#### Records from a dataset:

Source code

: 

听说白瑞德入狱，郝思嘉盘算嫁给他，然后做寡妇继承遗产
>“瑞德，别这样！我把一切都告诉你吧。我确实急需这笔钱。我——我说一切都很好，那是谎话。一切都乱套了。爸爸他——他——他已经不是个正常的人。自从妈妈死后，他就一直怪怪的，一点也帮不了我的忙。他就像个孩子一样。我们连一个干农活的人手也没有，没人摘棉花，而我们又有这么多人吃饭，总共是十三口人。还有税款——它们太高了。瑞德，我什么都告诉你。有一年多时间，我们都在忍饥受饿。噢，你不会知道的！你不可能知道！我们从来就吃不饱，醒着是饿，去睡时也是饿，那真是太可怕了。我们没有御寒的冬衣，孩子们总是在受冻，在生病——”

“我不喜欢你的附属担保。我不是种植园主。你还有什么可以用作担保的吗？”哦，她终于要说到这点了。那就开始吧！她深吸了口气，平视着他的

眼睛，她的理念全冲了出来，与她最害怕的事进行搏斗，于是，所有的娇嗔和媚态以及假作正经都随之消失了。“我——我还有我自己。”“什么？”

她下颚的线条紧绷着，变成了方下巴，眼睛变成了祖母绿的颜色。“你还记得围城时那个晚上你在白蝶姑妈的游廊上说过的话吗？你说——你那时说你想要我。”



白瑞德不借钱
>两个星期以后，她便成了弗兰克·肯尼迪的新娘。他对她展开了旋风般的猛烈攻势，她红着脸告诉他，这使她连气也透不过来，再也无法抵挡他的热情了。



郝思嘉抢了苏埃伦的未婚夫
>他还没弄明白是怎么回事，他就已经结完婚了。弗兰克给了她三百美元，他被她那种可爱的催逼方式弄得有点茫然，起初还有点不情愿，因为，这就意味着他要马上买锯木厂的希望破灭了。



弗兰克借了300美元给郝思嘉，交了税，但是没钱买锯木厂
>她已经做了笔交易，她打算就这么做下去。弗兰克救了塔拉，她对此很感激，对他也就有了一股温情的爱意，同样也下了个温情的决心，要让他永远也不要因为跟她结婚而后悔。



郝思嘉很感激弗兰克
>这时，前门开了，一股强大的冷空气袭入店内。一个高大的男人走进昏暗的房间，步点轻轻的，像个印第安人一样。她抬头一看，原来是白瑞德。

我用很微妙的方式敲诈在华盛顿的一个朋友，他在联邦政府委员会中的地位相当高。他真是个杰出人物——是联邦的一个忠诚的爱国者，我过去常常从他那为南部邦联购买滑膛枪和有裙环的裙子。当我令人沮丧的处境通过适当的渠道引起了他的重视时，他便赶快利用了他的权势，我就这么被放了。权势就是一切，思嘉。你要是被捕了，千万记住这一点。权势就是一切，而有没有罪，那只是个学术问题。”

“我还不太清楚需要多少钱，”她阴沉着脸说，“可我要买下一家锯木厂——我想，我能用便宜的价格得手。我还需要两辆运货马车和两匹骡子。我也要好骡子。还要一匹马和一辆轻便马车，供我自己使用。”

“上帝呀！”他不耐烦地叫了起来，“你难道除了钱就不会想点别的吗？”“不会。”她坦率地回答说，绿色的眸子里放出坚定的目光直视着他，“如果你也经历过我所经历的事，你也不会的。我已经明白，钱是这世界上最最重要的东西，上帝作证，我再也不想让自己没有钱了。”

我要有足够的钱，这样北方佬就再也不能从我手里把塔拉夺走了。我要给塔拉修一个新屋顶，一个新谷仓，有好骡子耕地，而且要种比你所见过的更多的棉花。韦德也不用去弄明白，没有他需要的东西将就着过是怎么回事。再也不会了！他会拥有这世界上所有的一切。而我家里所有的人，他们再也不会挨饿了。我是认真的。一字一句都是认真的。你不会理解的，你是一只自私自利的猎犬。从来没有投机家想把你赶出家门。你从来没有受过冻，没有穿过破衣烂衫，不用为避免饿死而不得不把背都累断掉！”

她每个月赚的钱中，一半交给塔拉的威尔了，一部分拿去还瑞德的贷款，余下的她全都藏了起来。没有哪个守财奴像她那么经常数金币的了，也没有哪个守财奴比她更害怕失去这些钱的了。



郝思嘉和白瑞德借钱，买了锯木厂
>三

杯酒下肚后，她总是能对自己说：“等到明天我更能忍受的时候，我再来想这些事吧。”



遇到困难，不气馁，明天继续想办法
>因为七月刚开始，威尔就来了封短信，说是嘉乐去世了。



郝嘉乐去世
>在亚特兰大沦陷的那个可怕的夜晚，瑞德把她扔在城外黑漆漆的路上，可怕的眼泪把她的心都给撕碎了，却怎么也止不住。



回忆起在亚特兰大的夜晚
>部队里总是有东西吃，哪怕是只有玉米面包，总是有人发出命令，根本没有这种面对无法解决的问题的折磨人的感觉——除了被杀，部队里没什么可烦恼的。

#### To do:
A verbatim output of all the data above is needed.

#### Answer to the exercise:
Source code

: 

听说白瑞德入狱，郝思嘉盘算嫁给他，然后做寡妇继承遗产
>“瑞德，别这样！我把一切都告诉你吧。我确实急需这笔钱。我——我说一切都很好，那是谎话。一切都乱套了。爸爸他——他——他已经不是个正常的人。自从妈妈死后，他就一直怪怪的，一点也帮不了我的忙。他就像个孩子一样。我们连一个干农活的人手也没有，没人摘棉花，而我们又有这么多人吃饭，总共是十三口人。还有税款——它们太高了。瑞德，我什么都告诉你。有一年多时间，我们都在忍饥受饿。噢，你不会知道的！你不可能知道！我们从来就吃不饱，醒着是饿，去睡时也是饿，那真是太可怕了。我们没有御寒的冬衣，孩子们总是在受冻，在生病——”

“我不喜欢你的附属担保。我不是种植园主。你还有什么可以用作担保的吗？”哦，她终于要说到这点了。那就开始吧！她深吸了口气，平视着他的

眼睛，她的理念全冲了出来，与她最害怕的事进行搏斗，于是，所有的娇嗔和媚态以及假作正经都随之消失了。“我——我还有我自己。”“什么？”

她下颚的线条紧绷着，变成了方下巴，眼睛变成了祖母绿的颜色。“你还记得围城时那个晚上你在白蝶姑妈的游廊上说过的话吗？你说——你那时说你想要我。”



白瑞德不借钱
>两个星期以后，她便成了弗兰克·肯尼迪的新娘。他对她展开了旋风般的猛烈攻势，她红着脸告诉他，这使她连气也透不过来，再也无法抵挡他的热情了。



郝思嘉抢了苏埃伦的未婚夫
>他还没弄明白是怎么回事，他就已经结完婚了。弗兰克给了她三百美元，他被她那种可爱的催逼方式弄得有点茫然，起初还有点不情愿，因为，这就意味着他要马上买锯木厂的希望破灭了。



弗兰克借了300美元给郝思嘉，交了税，但是没钱买锯木厂
>她已经做了笔交易，她打算就这么做下去。弗兰克救了塔拉，她对此很感激，对他也就有了一股温情的爱意，同样也下了个温情的决心，要让他永远也不要因为跟她结婚而后悔。



郝思嘉很感激弗兰克
>这时，前门开了，一股强大的冷空气袭入店内。一个高大的男人走进昏暗的房间，步点轻轻的，像个印第安人一样。她抬头一看，原来是白瑞德。

我用很微妙的方式敲诈在华盛顿的一个朋友，他在联邦政府委员会中的地位相当高。他真是个杰出人物——是联邦的一个忠诚的爱国者，我过去常常从他那为南部邦联购买滑膛枪和有裙环的裙子。当我令人沮丧的处境通过适当的渠道引起了他的重视时，他便赶快利用了他的权势，我就这么被放了。权势就是一切，思嘉。你要是被捕了，千万记住这一点。权势就是一切，而有没有罪，那只是个学术问题。”

“我还不太清楚需要多少钱，”她阴沉着脸说，“可我要买下一家锯木厂——我想，我能用便宜的价格得手。我还需要两辆运货马车和两匹骡子。我也要好骡子。还要一匹马和一辆轻便马车，供我自己使用。”

“上帝呀！”他不耐烦地叫了起来，“你难道除了钱就不会想点别的吗？”“不会。”她坦率地回答说，绿色的眸子里放出坚定的目光直视着他，“如果你也经历过我所经历的事，你也不会的。我已经明白，钱是这世界上最最重要的东西，上帝作证，我再也不想让自己没有钱了。”

我要有足够的钱，这样北方佬就再也不能从我手里把塔拉夺走了。我要给塔拉修一个新屋顶，一个新谷仓，有好骡子耕地，而且要种比你所见过的更多的棉花。韦德也不用去弄明白，没有他需要的东西将就着过是怎么回事。再也不会了！他会拥有这世界上所有的一切。而我家里所有的人，他们再也不会挨饿了。我是认真的。一字一句都是认真的。你不会理解的，你是一只自私自利的猎犬。从来没有投机家想把你赶出家门。你从来没有受过冻，没有穿过破衣烂衫，不用为避免饿死而不得不把背都累断掉！”

她每个月赚的钱中，一半交给塔拉的威尔了，一部分拿去还瑞德的贷款，余下的她全都藏了起来。没有哪个守财奴像她那么经常数金币的了，也没有哪个守财奴比她更害怕失去这些钱的了。



郝思嘉和白瑞德借钱，买了锯木厂
>三

杯酒下肚后，她总是能对自己说：“等到明天我更能忍受的时候，我再来想这些事吧。”



遇到困难，不气馁，明天继续想办法
>因为七月刚开始，威尔就来了封短信，说是嘉乐去世了。



郝嘉乐去世
>在亚特兰大沦陷的那个可怕的夜晚，瑞德把她扔在城外黑漆漆的路上，可怕的眼泪把她的心都给撕碎了，却怎么也止不住。



回忆起在亚特兰大的夜晚
>部队里总是有东西吃，哪怕是只有玉米面包，总是有人发出命令，根本没有这种面对无法解决的问题的折磨人的感觉——除了被杀，部队里没什么可烦恼的。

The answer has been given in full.